[Saved entries]
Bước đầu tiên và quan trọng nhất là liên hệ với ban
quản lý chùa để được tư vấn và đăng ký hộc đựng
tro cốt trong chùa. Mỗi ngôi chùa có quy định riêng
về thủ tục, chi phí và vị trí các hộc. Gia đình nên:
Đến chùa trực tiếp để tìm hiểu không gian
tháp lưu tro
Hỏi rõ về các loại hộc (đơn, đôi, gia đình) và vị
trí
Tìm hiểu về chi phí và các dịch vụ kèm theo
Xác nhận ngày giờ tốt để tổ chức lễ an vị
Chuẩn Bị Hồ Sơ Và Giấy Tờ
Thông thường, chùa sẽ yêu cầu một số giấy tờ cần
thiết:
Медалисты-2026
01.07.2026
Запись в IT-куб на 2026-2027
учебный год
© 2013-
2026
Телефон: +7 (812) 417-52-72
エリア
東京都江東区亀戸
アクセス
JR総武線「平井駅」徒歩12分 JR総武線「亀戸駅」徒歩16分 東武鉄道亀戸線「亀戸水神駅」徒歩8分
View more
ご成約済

Directive:
Write out every line of the data above again, word for word, keeping each line in its original language.

Output:
Bước đầu tiên và quan trọng nhất là liên hệ với ban
quản lý chùa để được tư vấn và đăng ký hộc đựng
tro cốt trong chùa. Mỗi ngôi chùa có quy định riêng
về thủ tục, chi phí và vị trí các hộc. Gia đình nên:
Đến chùa trực tiếp để tìm hiểu không gian
tháp lưu tro
Hỏi rõ về các loại hộc (đơn, đôi, gia đình) và vị
trí
Tìm hiểu về chi phí và các dịch vụ kèm theo
Xác nhận ngày giờ tốt để tổ chức lễ an vị
Chuẩn Bị Hồ Sơ Và Giấy Tờ
Thông thường, chùa sẽ yêu cầu một số giấy tờ cần
thiết:
Медалисты-2026
01.07.2026
Запись в IT-куб на 2026-2027
учебный год
© 2013-
2026
Телефон: +7 (812) 417-52-72
エリア
東京都江東区亀戸
アクセス
JR総武線「平井駅」徒歩12分 JR総武線「亀戸駅」徒歩16分 東武鉄道亀戸線「亀戸水神駅」徒歩8分
View more
ご成約済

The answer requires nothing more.